2 Corinthians 10:1-11 – Paul’s Responds to Criticism That He Is Weak

BIBLE TEXT

2 Corinthians 10:1-11

SUMMARY

Paul responds to the accusation that his presence and speech do not measure up to the authority that he exercises in his letters.

ANALYSIS

In 2 Corinthians 10-12, Paul engages questions about his apostolic authority in comparison with those leaders who have come to Corinth after he left. In these chapters, Paul alludes to criticisms of his ministry, either by some of the Corinthians, or by the teachers who followed him in Corinth. He says he wants to avoid being drawn into a comparison of himself and those teachers, yet he cannot avoid defending his own ministry and finally, he explicitly compares himself to his opponents and boasts as a self-proclaimed fool in order to highlight the power of God working through him.

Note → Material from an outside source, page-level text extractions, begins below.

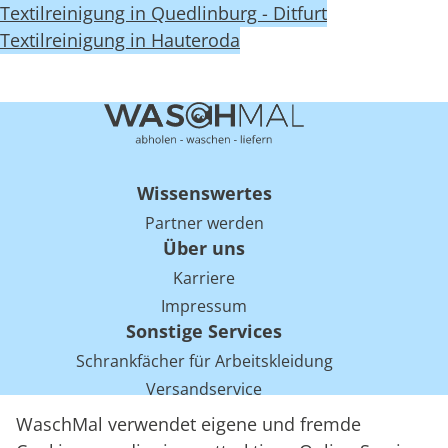
Textilreinigung in Quedlinburg - Ditfurt
Textilreinigung in Hauteroda
Wissenswertes
Partner werden
Über uns
Karriere
Impressum
Sonstige Services
Schrankfächer für Arbeitskleidung
Versandservice
Einsparpotentiale für Mietwäsche bei Arbeitskleidung
WaschMal verwendet eigene und fremde
Arbeitskleidung Tracking mit RFID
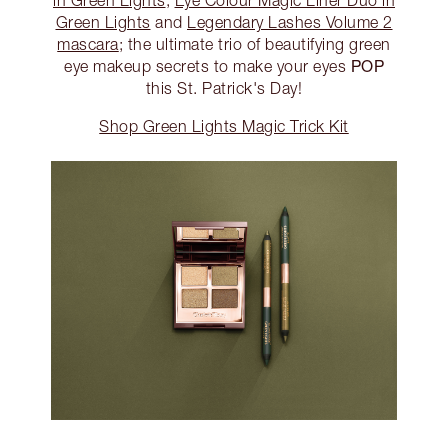
in Green Lights
,
Eye Colour Magic Liner Duo in
Green Lights
and
Legendary Lashes Volume 2
mascara
; the ultimate trio of beautifying green
POP
eye makeup secrets to make your eyes
this St. Patrick's Day!
Shop Green Lights Magic Trick Kit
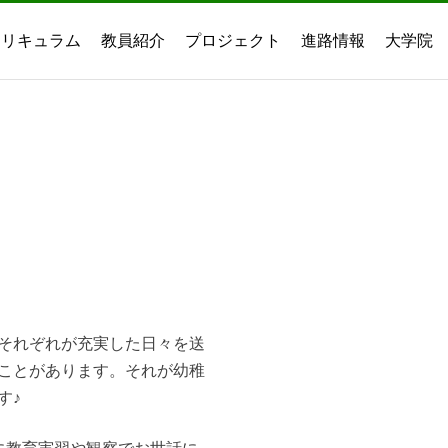
カリキュラム
教員紹介
プロジェクト
進路情報
大学院
それぞれが充実した日々を送
ことがあります。それが幼稚
す♪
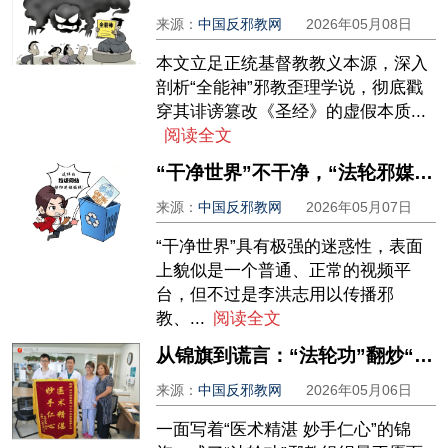
来源：
中国反邪教网
2026年05月08日
本文立足正统基督教教义本源，深入
剖析“全能神”邪教歪理学说，彻底戳
穿其诽谤篡改《圣经》的虚假本质...
阅读全文
“干净世界”不干净，“法轮邪媒”欺世人
来源：
中国反邪教网
2026年05月07日
“干净世界”具有极强的迷惑性，表面
上貌似是一个普通、正常的视频平
台，但不过是李洪志用以传播邪
教、...
阅读全文
从锦旗到谎言：“法轮功”翻炒“活摘”谣言的拙劣闹剧
来源：
中国反邪教网
2026年05月06日
一面写着“医术精湛 妙手仁心”的锦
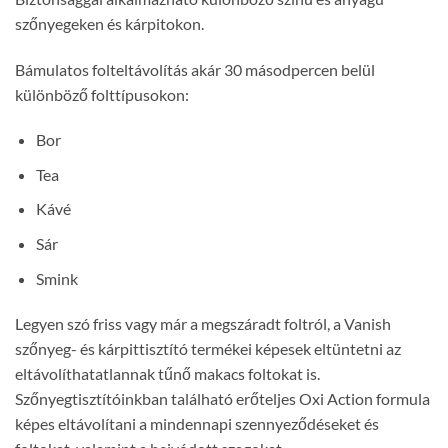
szőnyegeken és kárpitokon.
Bámulatos folteltávolítás akár 30 másodpercen belül
különböző folttípusokon:
Bor
Tea
Kávé
Sár
Smink
Legyen szó friss vagy már a megszáradt foltról, a Vanish
szőnyeg- és kárpittisztító termékei képesek eltüntetni az
eltávolíthatatlannak tűnő makacs foltokat is.
Szőnyegtisztítóinkban található erőteljes Oxi Action formula
képes eltávolítani a mindennapi szennyeződéseket és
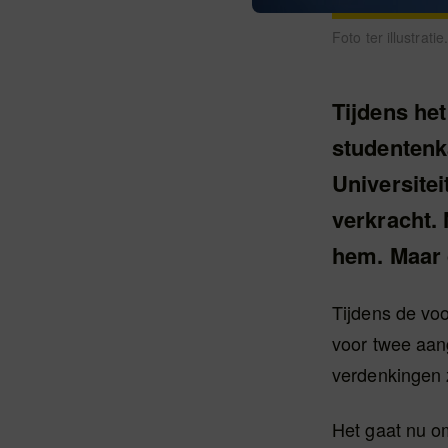
Foto ter illustrati
Tijdens he
studentenk
Universite
verkracht.
hem. Maar d
Tijdens de vo
voor twee aang
verdenkingen z
Het gaat nu om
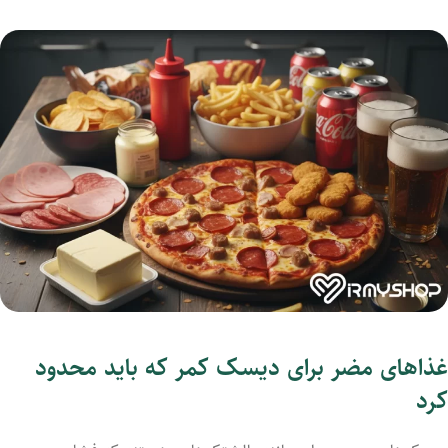
غذاهای مضر برای دیسک کمر که باید محدود
کرد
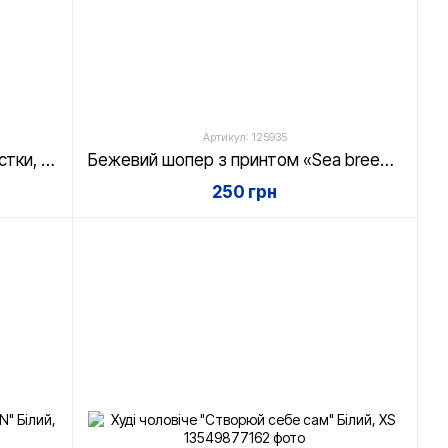
Артикул: 125935
Худі чоловіче "Відриваючи пелюстки, ніколи не пізнаєш красу квітки" Білий, XS
Бежевий шопер з принтом «Sea breeze» 35х42 см бавовняний / Еко сумка для покупок тканинна
250 грн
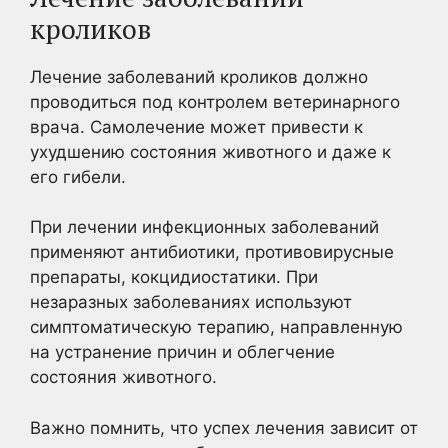
кроликов
Лечение заболеваний кроликов должно
проводиться под контролем ветеринарного
врача. Самолечение может привести к
ухудшению состояния животного и даже к
его гибели.
При лечении инфекционных заболеваний
применяют антибиотики, противовирусные
препараты, кокцидиостатики. При
незаразных заболеваниях используют
симптоматическую терапию, направленную
на устранение причин и облегчение
состояния животного.
Важно помнить, что успех лечения зависит от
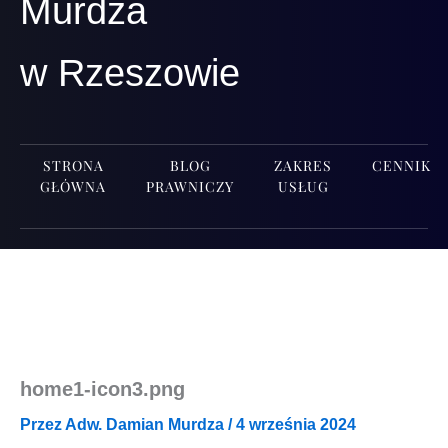
Murdza
w Rzeszowie
STRONA
BLOG
ZAKRES
CENNIK
GŁÓWNA
PRAWNICZY
USŁUG
home1-icon3.png
Przez
Adw. Damian Murdza
/
4 września 2024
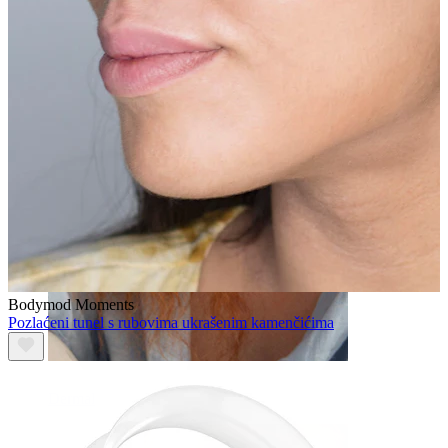
Obrva
Bodymod Moments
Pozlaćeni tunel s rubovima ukrašenim kamenčićima
Dermal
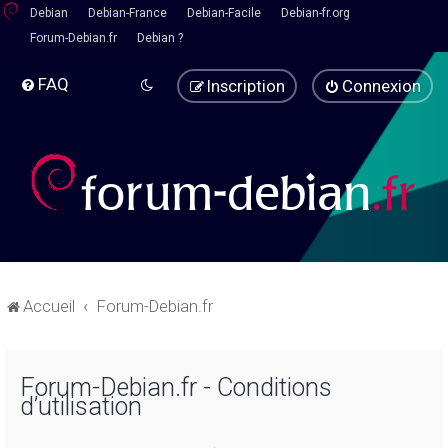
Debian
Debian-France
Debian-Facile
Debian-fr.org
Forum-Debian.fr
Debian ?
FAQ
Inscription
Connexion
Accueil
Forum-Debian.fr
Forum-Debian.fr - Conditions
d’utilisation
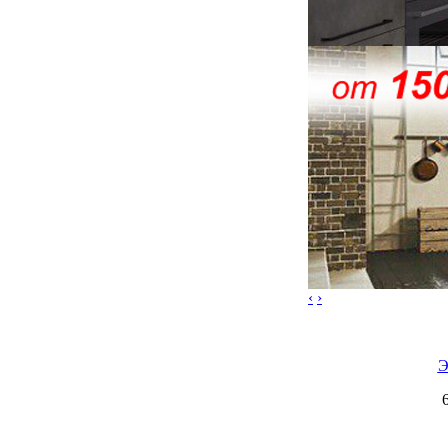
‹
›
Э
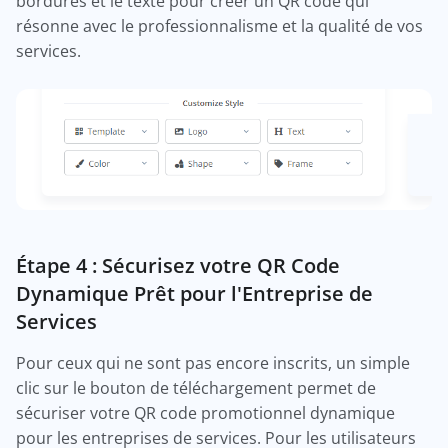
bordures et le texte pour créer un QR code qui
résonne avec le professionnalisme et la qualité de vos
services.
Étape 4 : Sécurisez votre QR Code
Dynamique Prêt pour l'Entreprise de
Services
Pour ceux qui ne sont pas encore inscrits, un simple
clic sur le bouton de téléchargement permet de
sécuriser votre QR code promotionnel dynamique
pour les entreprises de services. Pour les utilisateurs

Second Corinthians 10:1-11 recalls the contrast introduced in 2 Corinthians 1:17 and taken up again in 5:16 between knowing or acting “according to the flesh” and knowing or acting as part of the new creation. (In the NRSV, the Greek phrase, kata sarka-literally, “according to the flesh”-is translated, “from a human point of view.”) Here Paul employs the language alongside a military metaphor to talk about his capacity to defend against the attacks of the opponents. The power on which he calls, like his viewpoint, is not “from a human point of view.”

Second Corinthians 10 may be most interesting for the window it offers on one of the criticisms Paul’s opponents are making of him. Paul quotes them, “For they say, ‘His letters are weighty and strong, but his bodily presence is weak, and his speech contemptible.'” (2 Corinthians 10:10). He hints at a similar criticism earlier describing himself as “I who am humble when face to face with you, but bold toward you when I am away!” (2 Corinthians 10:1). Paul’s letters were a medium through which he continued his ministry to the churches he had founded. As such, he expected them to bear as much authority as his words had when he was living among the people whom he had introduced to Jesus. Someone in Corinth has planted the suspicion that Paul talks (or writes) a stronger leadership game than he actually plays.

In response to the criticism that Paul is authoritarian with the Corinthians even as he remains absent from them, Paul communicates two things: (1) any authority Paul has is not power for its own sake, but is given by the Lord Jesus for building up the Corinthians, and (2) “what we say by letter when absent, we will also do when present” (2 Corinthians 10:11). Later in the letter, Paul will defend himself with a third point, namely, that his weakness, coupled with the results of his ministry in Corinth, points to the power of God at work through him.